When Bitcoin first popped up a few years ago, government officials didn’t know whether to treat the cryptocurrency as cash or an asset like gold or real estate.
It’s a small distinction that carried a big impact on taxes.
In 2014, the Australian Tax Office (ATO) made a draft ruling that bitcoins and other cryptocurrencies were not money or a foreign currency and therefore assets were subject to the Goods & Services Tax (GST) when acquired. The tax office viewed Bitcoin transactions as barter arrangements so buyers had to pay the GST.
"Tax laws never expected that people would create their own types of currency," said Joel Emery, a researcher at ANU College of Asia and the Pacific (CAP) who analysed cryptocurrency tax regulations.
"Bitcoin doesn’t perfectly fall into the category of money or commodities or some other type of asset, which makes it difficult for regulators."
Emery decided to write his honours thesis on the tax implications of cryptocurrencies in 2014 but found little information about it, especially in Australia. Bitcoins not only were new but the technology behind them was complex.

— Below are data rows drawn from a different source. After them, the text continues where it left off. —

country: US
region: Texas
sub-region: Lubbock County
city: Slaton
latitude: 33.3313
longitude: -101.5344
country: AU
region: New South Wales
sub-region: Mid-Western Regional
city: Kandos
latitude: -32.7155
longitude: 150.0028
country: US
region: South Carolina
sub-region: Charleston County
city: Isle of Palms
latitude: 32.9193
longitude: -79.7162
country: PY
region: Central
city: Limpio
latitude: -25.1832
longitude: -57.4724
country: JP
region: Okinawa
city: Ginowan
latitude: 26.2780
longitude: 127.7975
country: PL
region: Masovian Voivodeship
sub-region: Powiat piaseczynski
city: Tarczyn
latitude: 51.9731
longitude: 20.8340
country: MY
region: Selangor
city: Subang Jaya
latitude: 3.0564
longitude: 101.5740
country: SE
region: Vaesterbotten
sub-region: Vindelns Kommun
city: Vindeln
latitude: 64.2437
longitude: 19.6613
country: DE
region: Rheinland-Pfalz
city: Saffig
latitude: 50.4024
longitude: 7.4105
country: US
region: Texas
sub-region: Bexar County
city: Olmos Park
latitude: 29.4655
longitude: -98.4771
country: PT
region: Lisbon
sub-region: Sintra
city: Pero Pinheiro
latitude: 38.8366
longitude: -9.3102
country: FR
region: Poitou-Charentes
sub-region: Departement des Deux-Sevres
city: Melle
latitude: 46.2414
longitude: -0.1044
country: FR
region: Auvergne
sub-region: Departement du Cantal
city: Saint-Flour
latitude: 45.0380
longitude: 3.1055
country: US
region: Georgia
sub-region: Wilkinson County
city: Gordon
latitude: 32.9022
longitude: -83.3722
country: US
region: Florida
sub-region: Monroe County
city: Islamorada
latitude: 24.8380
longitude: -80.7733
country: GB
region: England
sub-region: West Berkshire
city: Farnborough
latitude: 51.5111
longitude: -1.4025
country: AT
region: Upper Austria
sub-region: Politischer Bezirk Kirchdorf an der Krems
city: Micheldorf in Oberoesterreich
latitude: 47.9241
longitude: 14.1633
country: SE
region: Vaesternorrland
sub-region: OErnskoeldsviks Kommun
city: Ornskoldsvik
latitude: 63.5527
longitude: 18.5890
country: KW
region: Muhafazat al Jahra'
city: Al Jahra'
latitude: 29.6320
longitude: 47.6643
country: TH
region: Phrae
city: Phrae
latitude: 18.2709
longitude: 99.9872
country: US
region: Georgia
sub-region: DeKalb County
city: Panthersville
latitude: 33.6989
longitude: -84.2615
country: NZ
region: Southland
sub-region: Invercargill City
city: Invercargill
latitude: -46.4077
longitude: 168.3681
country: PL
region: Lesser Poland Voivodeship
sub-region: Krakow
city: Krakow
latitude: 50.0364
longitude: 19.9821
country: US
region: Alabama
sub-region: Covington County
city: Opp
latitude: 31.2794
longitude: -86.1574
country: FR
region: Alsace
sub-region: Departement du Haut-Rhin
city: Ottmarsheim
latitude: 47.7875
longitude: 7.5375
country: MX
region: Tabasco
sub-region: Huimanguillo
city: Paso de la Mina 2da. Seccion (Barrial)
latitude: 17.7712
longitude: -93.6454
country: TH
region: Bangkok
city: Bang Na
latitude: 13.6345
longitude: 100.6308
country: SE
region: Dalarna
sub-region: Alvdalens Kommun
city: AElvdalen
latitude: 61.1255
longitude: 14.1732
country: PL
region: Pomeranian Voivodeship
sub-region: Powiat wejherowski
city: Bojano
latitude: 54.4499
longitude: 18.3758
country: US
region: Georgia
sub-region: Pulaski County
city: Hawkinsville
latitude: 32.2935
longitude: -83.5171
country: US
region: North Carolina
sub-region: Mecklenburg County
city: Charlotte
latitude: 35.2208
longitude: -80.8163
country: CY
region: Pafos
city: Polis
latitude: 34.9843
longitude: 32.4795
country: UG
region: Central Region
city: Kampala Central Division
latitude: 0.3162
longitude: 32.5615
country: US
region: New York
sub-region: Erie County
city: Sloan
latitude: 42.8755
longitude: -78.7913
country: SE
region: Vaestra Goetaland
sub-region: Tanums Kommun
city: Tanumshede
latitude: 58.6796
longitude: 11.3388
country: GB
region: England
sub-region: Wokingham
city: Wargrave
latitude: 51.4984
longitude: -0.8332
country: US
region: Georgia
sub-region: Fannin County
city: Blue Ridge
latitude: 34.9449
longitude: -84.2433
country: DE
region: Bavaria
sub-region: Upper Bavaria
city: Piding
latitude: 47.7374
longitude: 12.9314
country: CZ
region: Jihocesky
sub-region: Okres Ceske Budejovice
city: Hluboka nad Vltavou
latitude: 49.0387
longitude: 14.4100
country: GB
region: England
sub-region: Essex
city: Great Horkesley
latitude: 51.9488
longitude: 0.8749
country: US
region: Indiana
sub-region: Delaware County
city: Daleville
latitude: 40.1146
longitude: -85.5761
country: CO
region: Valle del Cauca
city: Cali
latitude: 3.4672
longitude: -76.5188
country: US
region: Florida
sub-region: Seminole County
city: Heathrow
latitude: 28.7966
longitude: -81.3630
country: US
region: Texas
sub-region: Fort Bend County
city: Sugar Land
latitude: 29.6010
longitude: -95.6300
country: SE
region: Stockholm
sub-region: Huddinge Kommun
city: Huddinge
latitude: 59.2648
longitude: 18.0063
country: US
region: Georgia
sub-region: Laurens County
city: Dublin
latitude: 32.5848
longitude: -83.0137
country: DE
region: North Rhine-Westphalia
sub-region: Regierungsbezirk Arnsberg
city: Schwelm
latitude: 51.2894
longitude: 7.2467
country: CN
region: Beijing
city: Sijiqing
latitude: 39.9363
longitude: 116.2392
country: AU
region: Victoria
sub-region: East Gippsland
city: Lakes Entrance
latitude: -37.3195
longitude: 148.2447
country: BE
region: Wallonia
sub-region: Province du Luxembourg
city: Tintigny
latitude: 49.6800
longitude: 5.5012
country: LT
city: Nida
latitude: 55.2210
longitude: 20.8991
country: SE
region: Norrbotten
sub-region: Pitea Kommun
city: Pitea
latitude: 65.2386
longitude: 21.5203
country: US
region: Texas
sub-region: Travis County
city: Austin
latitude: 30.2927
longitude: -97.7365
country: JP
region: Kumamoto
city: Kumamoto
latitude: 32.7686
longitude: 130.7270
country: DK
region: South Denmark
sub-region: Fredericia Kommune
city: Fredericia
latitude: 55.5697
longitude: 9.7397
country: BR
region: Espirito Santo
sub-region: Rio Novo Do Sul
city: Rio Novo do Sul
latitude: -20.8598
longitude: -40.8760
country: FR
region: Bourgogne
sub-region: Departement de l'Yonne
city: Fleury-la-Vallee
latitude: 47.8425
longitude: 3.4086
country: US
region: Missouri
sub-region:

Bitcoins and other cryptocurrency rely on blockchain, an electronic ledger of bitcoin transactions that can be viewed publicly and very difficult to alter retroactively. Owners of Bitcoin use a private key – usually a 64-character string of letters and numbers – when selling their bitcoins to buyers. No third-party keeps track of transactions, and owners who lose their keys also lose their bitcoins.
Emery and his academic supervisors at CAP submitted papers to Parliament in 2014 that supported the idea of treating Bitcoin as currency to avoid double taxation. They also advocated that regulations should be placed on cryptocurrency intermediaries such as brokers rather than bitcoin owners. Additionally, ANU researchers participated in roundtable discussions on cryptocurrencies at Parliament House.
Ultimately, the ATO changed its policy in line with other nations and labelled Bitcoin as "money" so that purchasing cryptocurrencies would not trigger the GST. The tax office said its decision that took effect in 2017 made it more attractive for Australian digital currency businesses to operate.
Cryptocurrencies will continue to test policymakers in new ways. Not only has bitcoin’s value exploded from under $1 apiece in 2011 to reaching $10,000 six years later, in 2017, but companies have started to sell cryptocurrencies to raise capital in lieu of stock offerings.
Emery didn’t expect bitcoin to become a billion-dollar industry so quickly and was more intrigued about the intersection of tax laws with new technologies. He was surprised by the interest from the government and media about his tax analyses of Bitcoin.
"I didn’t expect working on an honours thesis as having as much an effect as it did," Emery said.